The wife of US Republican presidential candidate Donald Trump is suing British newspaper The Daily Mail and a US blogger for $150m (£113m) – the former – for suggesting that she used to work as a part-time escort during her modelling days.

Melania Trump's lawyers filed a suit in the Maryland state court against local blogger Webster Tarpley for allegedly spreading damaging information via his website and claiming that she suffered a nervous breakdown following the media backlash in the wake of her plagiarised GOP convention speech.

"These defendants made several statements about Mrs Trump that are 100% false and tremendously damaging to her personal and professional reputation [and] broadcast their lies to millions of people throughout the US and the world – without any justification," Trump's lawyer, Charles Harder said.

"Their many lies include, among others, that Mrs Trump supposedly was an 'escort' in the 1990s before she met her husband. Defendants' actions are so egregious, malicious and harmful to Mrs Trump that her damages are estimated at $150m."

The lawsuit is in reaction to a 20 August story in Daily Mail which referenced an article published in Slovenian magazine Suzy, about the modelling agency Melania worked for, citing that it also functioned as an escort agency.

The story went on to quote Slovenian journalist Bojan Pozar, author of an unauthorised biography, who stated that the politician's wife had allegedly posed for nude photos in New York in 1995 and that she had met Donald Trump that year and not in 1998, as the couple have indicated.

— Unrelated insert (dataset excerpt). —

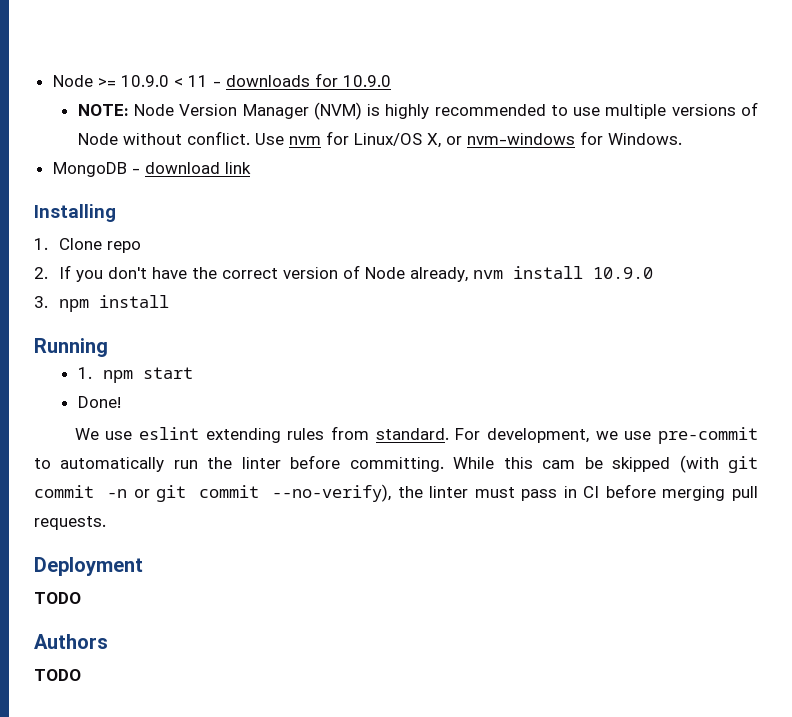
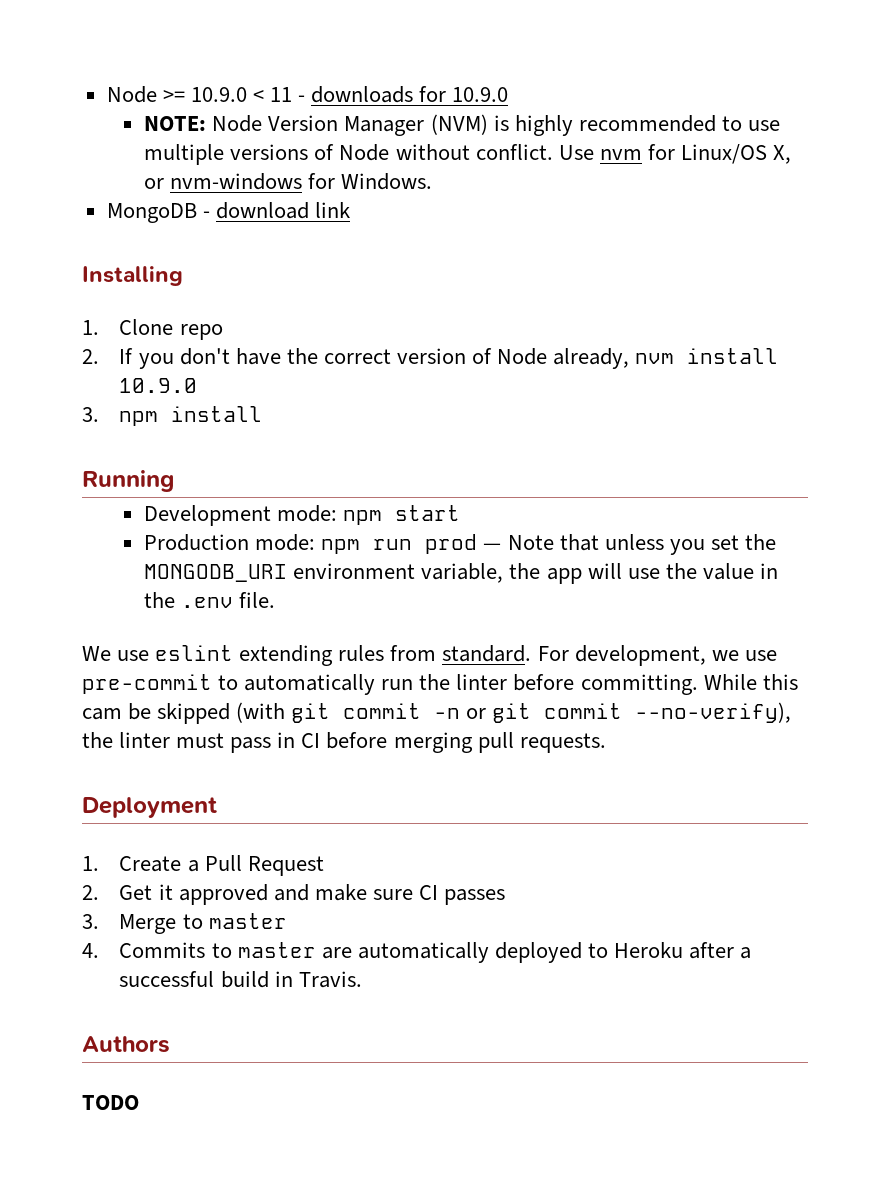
[77,367,92,379] 1. -> [144,505,338,526] Development mode:
[77,396,121,408] Done! -> [144,534,776,555] [144,563,778,584] [144,592,276,608] Production mode: npm run prod — Note that unless you set the MONGODB_URI environment variable, the app will use the value in the .env file.
[34,592,81,604] TODO -> [82,855,324,876] [82,884,505,905] [82,913,287,934] [82,942,752,963] [119,971,362,988] 1. Create a Pull Request // 2. Get it approved and make sure CI passes // 3. Merge to master // 4. Commits to master are automatically deployed to Heroku after a successful build in Travis.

Tarpley and Daily Mail have both retracted their articles regarding the first lady-hopeful, with the British newspaper releasing a statement saying: "The Daily Mail newspaper article stated that there was no support for the allegations. The point of the article was that these allegations could impact the US presidential election even if they are untrue."

Melania Trump
Melania Trump's lawyers claim the defamatory story published by Daily Mail has come in the way of her endorsement deals REUTERS/Mike Segar

However, her lawyers are going ahead with the suit claiming that while the articles have been removed, Daily Mail has yet to issue a formal apology for the damaging story. Harder, who also worked as the lawyer on Hulk Hogan's case against Gawker, confirmed that the retraction would not make any difference to the legal proceedings.

"The conduct of Daily Mail was despicable, abhorrent, intentional, malicious and oppressive, and thus justifies an award of punitive damages," states the complaint. Alongside defamation charges, the newspaper is being sued for tortious interference, contending that the published statements have come in the way of her "numerous" licensing and endorsement deals.

Steve Klepper, an appellate lawyer for the Baltimore law firm Kramon & Graham, told The Guardian that the inclusion of a blogger in the suit indicated legal manoeuvring.

"Anytime you have a filing that adds a minor in-state defendant, it's a flag that they were joined to prevent removal to federal court. And as we know, Donald Trump has not been having been the best luck in federal court recently," he opined.